Arizona Attorney General Mark Brnovich.

PHOENIX — A state judge threw out much of the challenge by Attorney General Mark Brnovich to the power of state universities to lease out the land they own for private, for-profit operations.

In an extensive ruling Tuesday, Tax Court Judge Christopher Whitten said Arizona law gives the Board of Regents the authority to buy, hold and sell real estate. That power, the judge wrote, specifically includes the power to enter into leases of the land it owns.

And in this case, Whitten said, the deal to create a 330-room Omni hotel and a 30,000-square-foot conference center on land that is owned by Arizona State University clearly is a lease.

The judge also would not let Brnovich claim that, by seeking to void the deal, he is enforcing laws to ensure that all property is being properly taxed.

“The property on which the Attorney General seeks to collect tax is constitutionally exempt from taxation,” Whitten wrote, because it belongs to the universities and the regents. “There is no tax owing, and nothing for the Attorney General to enforce.”

Anyway, the judge said, Brnovich’s power under the tax enforcement statutes allow him only to “prosecute” tax laws.

“The power to ‘prosecute’ is different from the power to ‘initiate’ or ‘commence’ an action,” Whitten said.

But the judge left intact one part of the lawsuit, at least for the time being. Whitten said he will give Brnovich the chance to argue the deal violates the gift clause of the Arizona Constitution.

That, however, could depend on the judge deciding the question of what did Brnovich know about the plan for the hotel, when did he know it — and did he wait too long to sue.

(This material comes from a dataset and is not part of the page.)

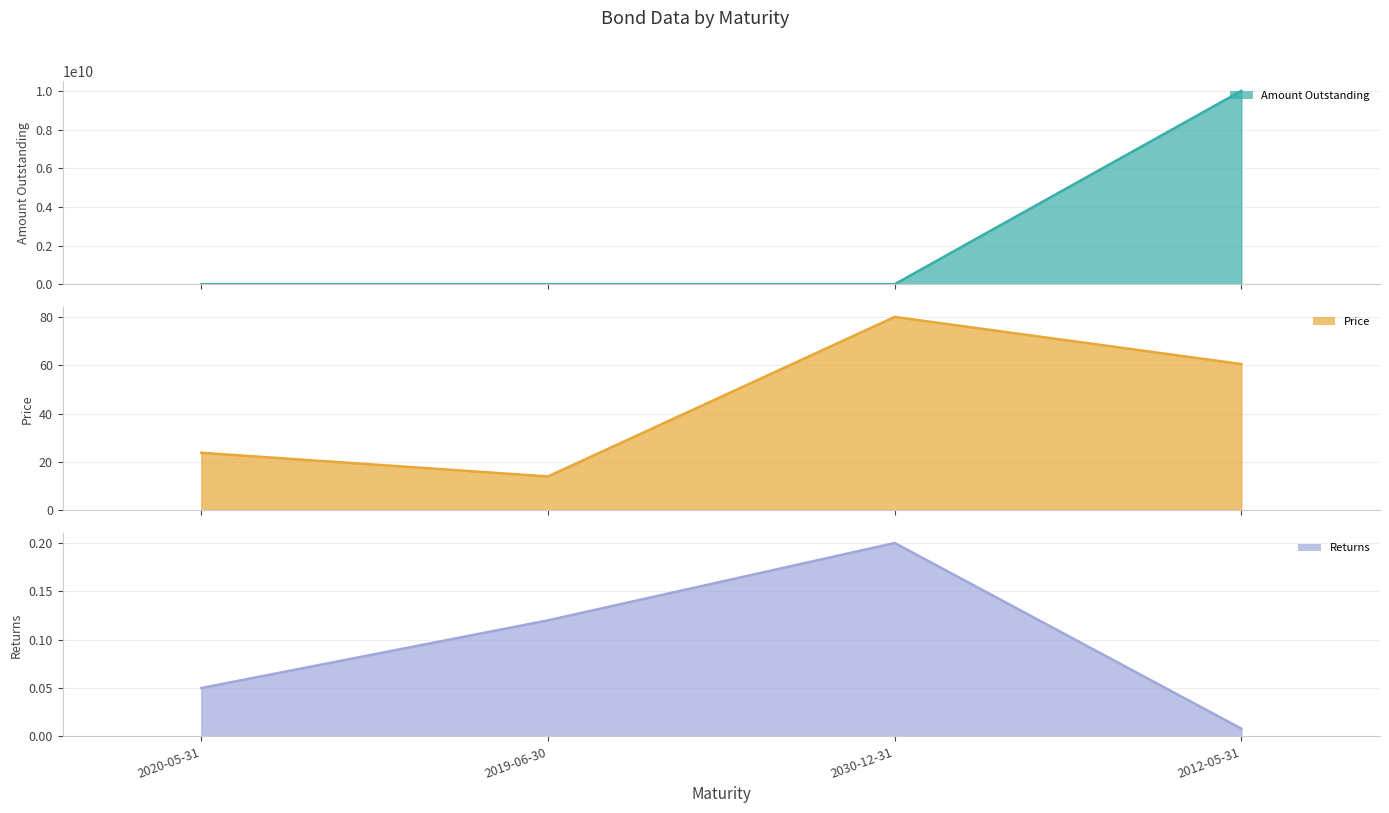

What value does the amount_outstanding series have at 2030-12-31?

1000000.0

But Larry Penley, who chairs the Board of Regents, said he believes that the judge ultimately will rule against Brnovich on that issue, too.

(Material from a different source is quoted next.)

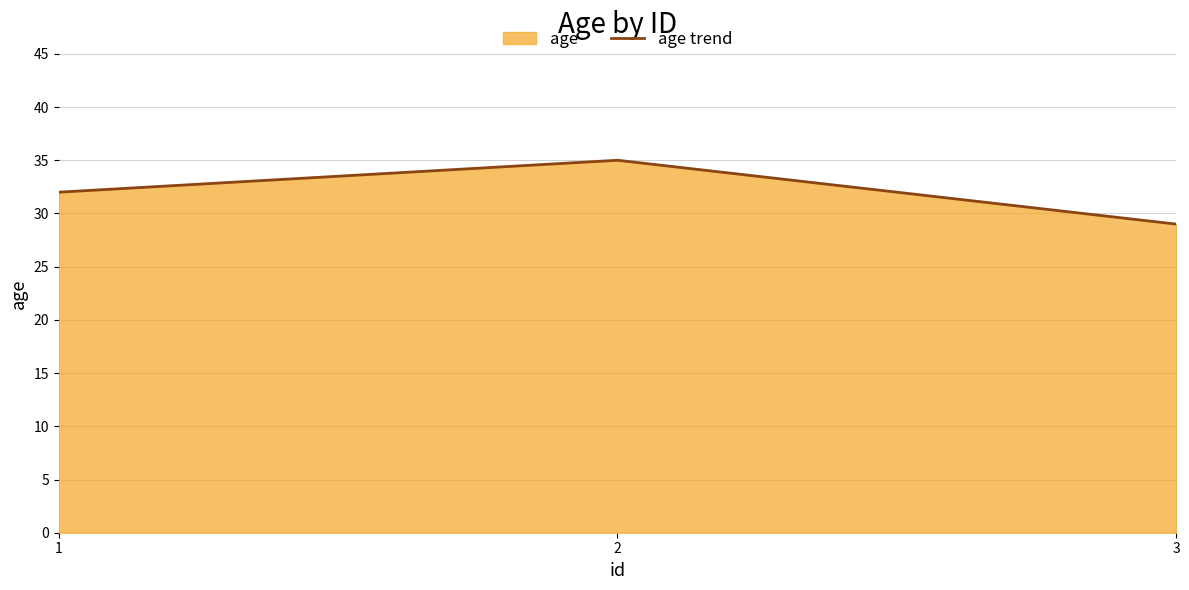

At which label is the value closest to 32?

1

“There is no gift clause violation because of the significant benefits of this project to students, Arizona State University and the city of Tempe,” Penley said in prepared comments.

The ultimate outcome of the lawsuit has statewide implications. If Brnovich wins, it would undermine similar deals where universities lease out their tax-exempt property for commercial development.

In the lawsuit filed earlier this year Brnovich argued the practice of the board in removing property from the tax rolls and leasing it for private development is not only unfair to other taxpayers but also unconstitutional. He said the net result is that everyone else in the taxing district, whether city, county, school or community college, has to pay more to make up for what is avoided by the businesses that benefit.